Churchill disdained the new liberalism, mocking one of his opponents as part of “that band of degenerate international intellectuals who regard the greatness of Britain and the stability and prosperity of the British Empire as a fatal obstacle. . . . ” So deep was this liberal loathing of empire that even as the first shots of World War II were being fired, Churchill’s private secretary, Jock Colville, witnessed at a theater “a group of bespectacled intellectuals” who, to his shock, “remain[ed] firmly seated while ‘God Save the King’ was played.”
These elites could see evil only at home. The French intellectual Simone de Beauvoir did not believe that Germany was a “threat to peace,” but instead worried that the “panic that the Right was spreading” would drag France, Britain, and the rest of Europe into war. Stafford Cripps, a liberal Labor member of Parliament, feared not Hitler, but Churchill. Cripps wrote that after Churchill became prime minister he would “then introduce fascist measures and there will be no more general elections.”
In an important sense, the British Empire’s strength failed because its elite liberal citizens stopped believing in it.
The parallels with 21st-century America are striking.

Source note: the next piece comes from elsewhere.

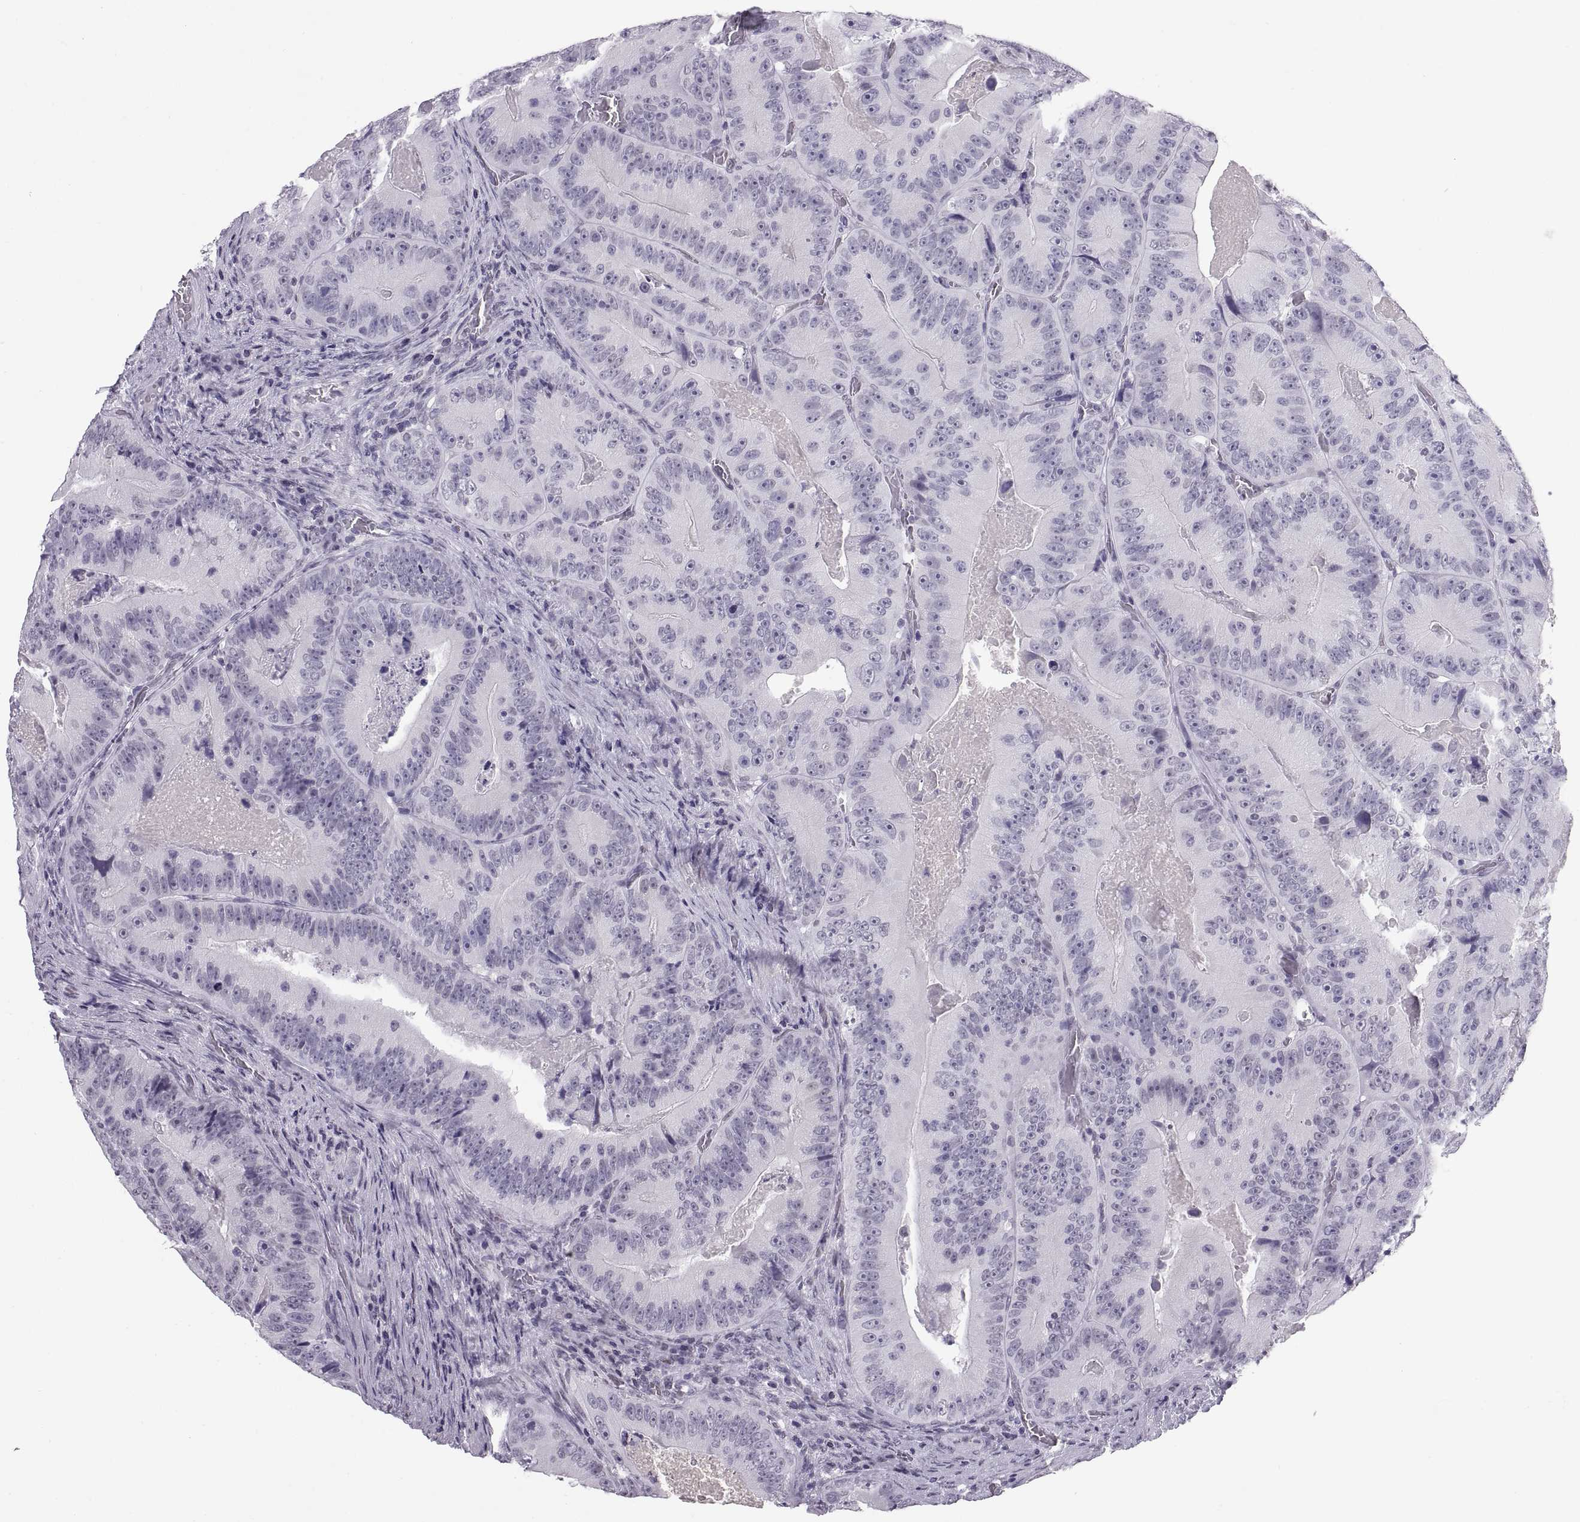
{"staining": {"intensity": "negative", "quantity": "none", "location": "none"}, "tissue": "colorectal cancer", "cell_type": "Tumor cells", "image_type": "cancer", "snomed": [{"axis": "morphology", "description": "Adenocarcinoma, NOS"}, {"axis": "topography", "description": "Colon"}], "caption": "A high-resolution photomicrograph shows immunohistochemistry (IHC) staining of colorectal cancer, which exhibits no significant expression in tumor cells.", "gene": "CARTPT", "patient": {"sex": "female", "age": 86}}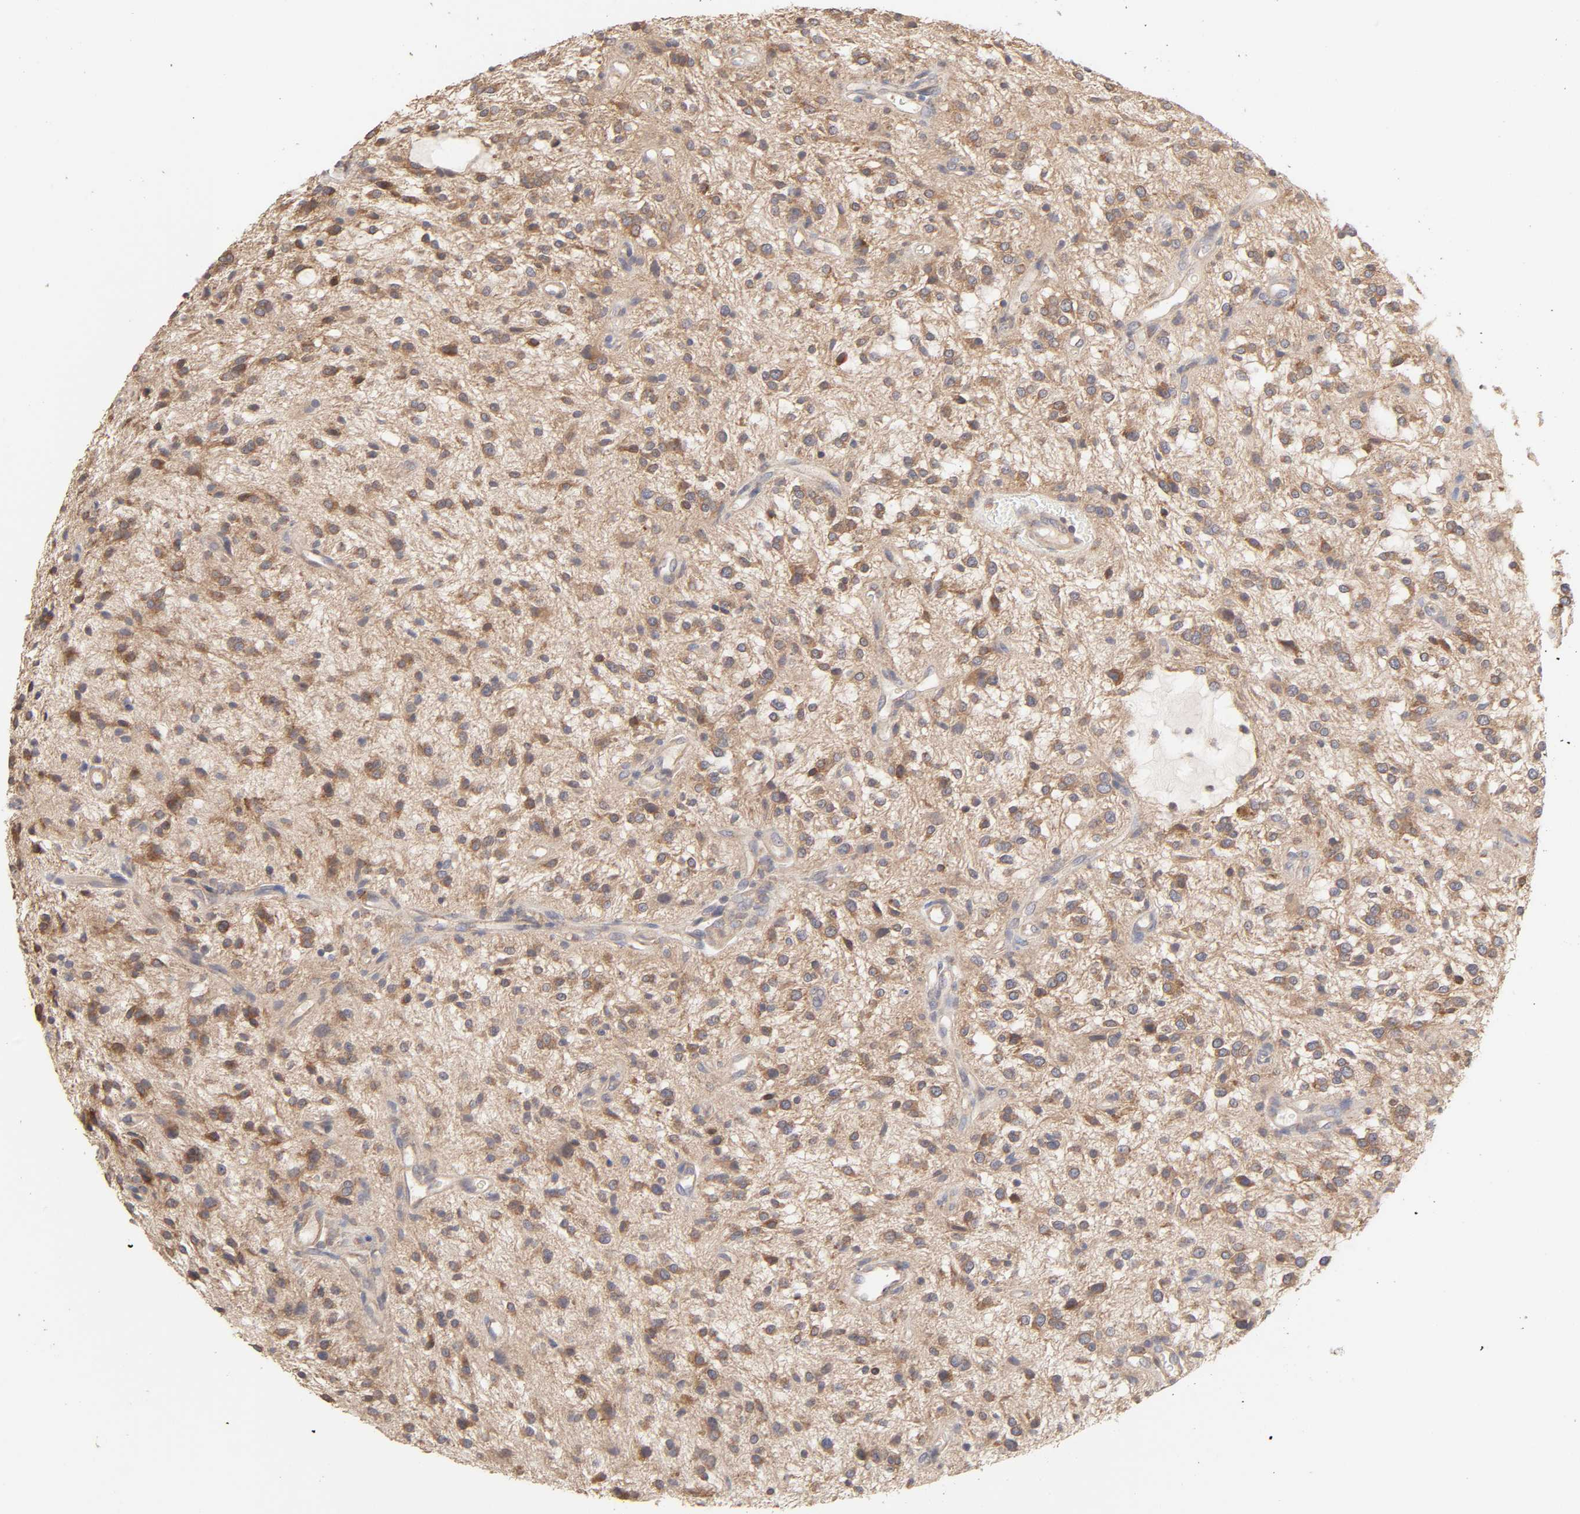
{"staining": {"intensity": "moderate", "quantity": ">75%", "location": "cytoplasmic/membranous"}, "tissue": "glioma", "cell_type": "Tumor cells", "image_type": "cancer", "snomed": [{"axis": "morphology", "description": "Glioma, malignant, NOS"}, {"axis": "topography", "description": "Cerebellum"}], "caption": "This is an image of immunohistochemistry staining of malignant glioma, which shows moderate expression in the cytoplasmic/membranous of tumor cells.", "gene": "AP1G2", "patient": {"sex": "female", "age": 10}}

In little more than 10 years, England went from victory in World War I to serious discussions about completely disarming herself. Talk of a “peace dividend” began with the fall of the Berlin Wall and culminated 10 years later with a major draw-down of forces and the abandonment of the two-war doctrine.
Last’s article was written in 2005; in retrospect, it’s a prescient snapshot of a similar dissipation that would soon befall an America that was also fundamentally transformed. Just as England discovered almost before it was too late (and in the sense of losing the Empire, it was too late), America’s 21st century elites of both parties “have gotten dangerously out of touch with the country. They are being forcefully reminded of this fact, and those reminders are likely to become more frequent, and more forceful, in the future,” as Glenn warned late last year.